2013-01-16

Why is it all so tough?

If you've been following along attentively for the last couple of posts, I think you will agree that when we distill things down to their essence, the world around us, reality, really needn't be so complicated. Being a social being, humans should find it rather natural to look out for, share with, and cooperate among a fair-sized network of relationships. What is more, due to the overlapping and interpenetrating nature of these personal networks, we have a lot more in common with a lot more people than we may have originally thought. So what's keeping us back?

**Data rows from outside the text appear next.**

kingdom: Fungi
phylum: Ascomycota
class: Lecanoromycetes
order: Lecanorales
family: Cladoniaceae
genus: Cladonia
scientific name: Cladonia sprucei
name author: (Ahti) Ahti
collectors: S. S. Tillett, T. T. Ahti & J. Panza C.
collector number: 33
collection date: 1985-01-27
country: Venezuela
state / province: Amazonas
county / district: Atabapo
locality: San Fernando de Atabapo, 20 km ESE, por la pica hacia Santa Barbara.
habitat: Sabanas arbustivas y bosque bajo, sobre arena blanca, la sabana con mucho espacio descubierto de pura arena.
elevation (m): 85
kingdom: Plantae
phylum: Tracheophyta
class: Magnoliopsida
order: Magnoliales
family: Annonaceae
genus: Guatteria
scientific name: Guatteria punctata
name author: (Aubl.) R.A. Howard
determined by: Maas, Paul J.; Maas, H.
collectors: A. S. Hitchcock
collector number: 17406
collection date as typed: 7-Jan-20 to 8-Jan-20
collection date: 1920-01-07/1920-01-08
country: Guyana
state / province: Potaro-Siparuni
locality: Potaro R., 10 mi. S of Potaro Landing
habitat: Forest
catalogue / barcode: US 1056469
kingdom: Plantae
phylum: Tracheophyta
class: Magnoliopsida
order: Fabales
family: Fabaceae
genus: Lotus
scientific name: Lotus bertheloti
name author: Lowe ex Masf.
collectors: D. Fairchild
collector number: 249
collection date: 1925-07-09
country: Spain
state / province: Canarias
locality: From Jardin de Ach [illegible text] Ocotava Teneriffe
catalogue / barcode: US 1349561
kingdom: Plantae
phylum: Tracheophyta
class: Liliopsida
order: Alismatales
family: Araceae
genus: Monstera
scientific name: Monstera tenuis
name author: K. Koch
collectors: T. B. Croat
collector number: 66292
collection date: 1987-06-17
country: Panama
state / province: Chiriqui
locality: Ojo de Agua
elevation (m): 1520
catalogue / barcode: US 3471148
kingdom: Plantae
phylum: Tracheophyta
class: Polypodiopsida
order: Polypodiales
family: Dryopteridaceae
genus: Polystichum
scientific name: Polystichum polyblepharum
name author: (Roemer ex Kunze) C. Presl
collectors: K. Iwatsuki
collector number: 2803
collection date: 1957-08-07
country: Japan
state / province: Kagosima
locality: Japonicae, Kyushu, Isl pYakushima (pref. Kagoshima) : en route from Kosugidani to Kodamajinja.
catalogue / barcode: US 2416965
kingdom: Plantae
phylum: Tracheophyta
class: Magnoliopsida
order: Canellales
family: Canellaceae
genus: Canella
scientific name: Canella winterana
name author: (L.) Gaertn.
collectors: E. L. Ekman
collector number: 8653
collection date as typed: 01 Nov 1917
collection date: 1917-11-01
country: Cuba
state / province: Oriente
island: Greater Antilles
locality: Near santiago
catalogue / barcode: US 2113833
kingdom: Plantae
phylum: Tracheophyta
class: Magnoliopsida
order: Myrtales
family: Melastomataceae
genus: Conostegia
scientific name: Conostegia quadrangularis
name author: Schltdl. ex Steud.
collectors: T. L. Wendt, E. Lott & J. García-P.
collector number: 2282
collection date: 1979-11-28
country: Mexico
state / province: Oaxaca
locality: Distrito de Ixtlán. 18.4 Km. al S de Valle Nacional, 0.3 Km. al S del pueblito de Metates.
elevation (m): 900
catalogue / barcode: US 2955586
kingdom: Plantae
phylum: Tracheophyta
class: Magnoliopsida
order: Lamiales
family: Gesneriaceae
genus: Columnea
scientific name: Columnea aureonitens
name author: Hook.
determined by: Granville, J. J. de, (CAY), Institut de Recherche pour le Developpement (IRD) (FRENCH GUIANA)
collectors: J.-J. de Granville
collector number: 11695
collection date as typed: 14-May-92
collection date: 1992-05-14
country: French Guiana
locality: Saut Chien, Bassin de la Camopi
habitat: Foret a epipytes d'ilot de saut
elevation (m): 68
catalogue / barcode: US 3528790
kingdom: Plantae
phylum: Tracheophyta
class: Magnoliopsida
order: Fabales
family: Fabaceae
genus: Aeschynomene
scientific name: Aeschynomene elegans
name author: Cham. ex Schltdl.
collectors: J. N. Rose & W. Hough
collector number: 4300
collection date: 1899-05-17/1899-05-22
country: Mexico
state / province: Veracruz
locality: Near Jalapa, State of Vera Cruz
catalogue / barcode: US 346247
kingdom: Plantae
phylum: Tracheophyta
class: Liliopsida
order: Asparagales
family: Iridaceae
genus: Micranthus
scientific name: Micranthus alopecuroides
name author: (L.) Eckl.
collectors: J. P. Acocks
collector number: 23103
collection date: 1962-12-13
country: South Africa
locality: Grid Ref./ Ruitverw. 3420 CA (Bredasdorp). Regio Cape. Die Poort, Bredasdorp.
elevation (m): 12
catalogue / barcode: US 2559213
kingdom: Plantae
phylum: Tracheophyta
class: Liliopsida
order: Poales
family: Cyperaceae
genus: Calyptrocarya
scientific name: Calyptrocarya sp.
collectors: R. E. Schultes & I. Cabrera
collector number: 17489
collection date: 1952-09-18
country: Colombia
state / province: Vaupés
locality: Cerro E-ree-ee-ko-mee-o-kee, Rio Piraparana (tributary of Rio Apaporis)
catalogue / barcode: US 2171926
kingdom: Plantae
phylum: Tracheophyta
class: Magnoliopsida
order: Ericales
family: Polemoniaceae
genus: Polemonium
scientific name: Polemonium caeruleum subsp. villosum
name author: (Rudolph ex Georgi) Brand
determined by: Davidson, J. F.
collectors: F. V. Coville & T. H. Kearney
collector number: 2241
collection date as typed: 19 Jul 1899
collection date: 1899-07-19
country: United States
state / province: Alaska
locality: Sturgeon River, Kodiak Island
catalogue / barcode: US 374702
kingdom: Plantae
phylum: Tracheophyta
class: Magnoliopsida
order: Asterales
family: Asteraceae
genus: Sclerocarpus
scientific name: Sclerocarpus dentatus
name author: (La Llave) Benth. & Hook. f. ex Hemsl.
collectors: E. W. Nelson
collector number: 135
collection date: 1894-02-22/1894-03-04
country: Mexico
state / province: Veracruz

This is a question that a lot of people have spent a lot of time researching, contemplating, and working on. It's simply difficult to find the answer, the one, single answer, the answer that will satisfy everyone. Some think it is because we are sinful by nature (the Western religious answer), others that we cannot resist and are overwhelmed by our desires (the Eastern religious answer), still others because we want to ensure the survival of our own genes (a biological answer), or that our self-interest is more important than cooperating with others, unless it serves that interest of course (an economic answer). These aren't all the answers, naturally, but they're the ones we most often hear (in one form or another), but all of them, believe it or not, do have something in common: they are based on the assumption that there is something wrong with us: we either suffer from some innate weakness or are somehow helpless in the face of some selfish force.

Doesn't that strike you as odd? It does me. Why should our most fundamental assumption about our nature be that there is something wrong with us, and most notably something against which we stand little chance of prevailing? And, if you ask me, I think I also know why this is our first avenue of approach at an answer: it gets us off the hook. Yep, we don't have to really do anything, because, well, how do you go against your nature, how to you overcome nature, if we're programmed a certain way, what could any of us do about it?

Truth be told, in the end, it is only up to us. We're the only ones who can do anything about anything. At the very core of our nature, we see that since we can ask questions, we should; and since togetherness, social interaction and cooperation are existentially fundamental to our being, we should be including others in our thoughts as well.

No, we didn't ask for the job, nature simply gave it to us. In my view, it is simply time that we owned up to the fact and started taking the job seriously. And the precepts that help us do just that are the ones our recent Birthday Boy made us so aware of: love your neighbor as yourself and don't do anything to anyone else that you wouldn't want them to do to you. Again, how hard can that be?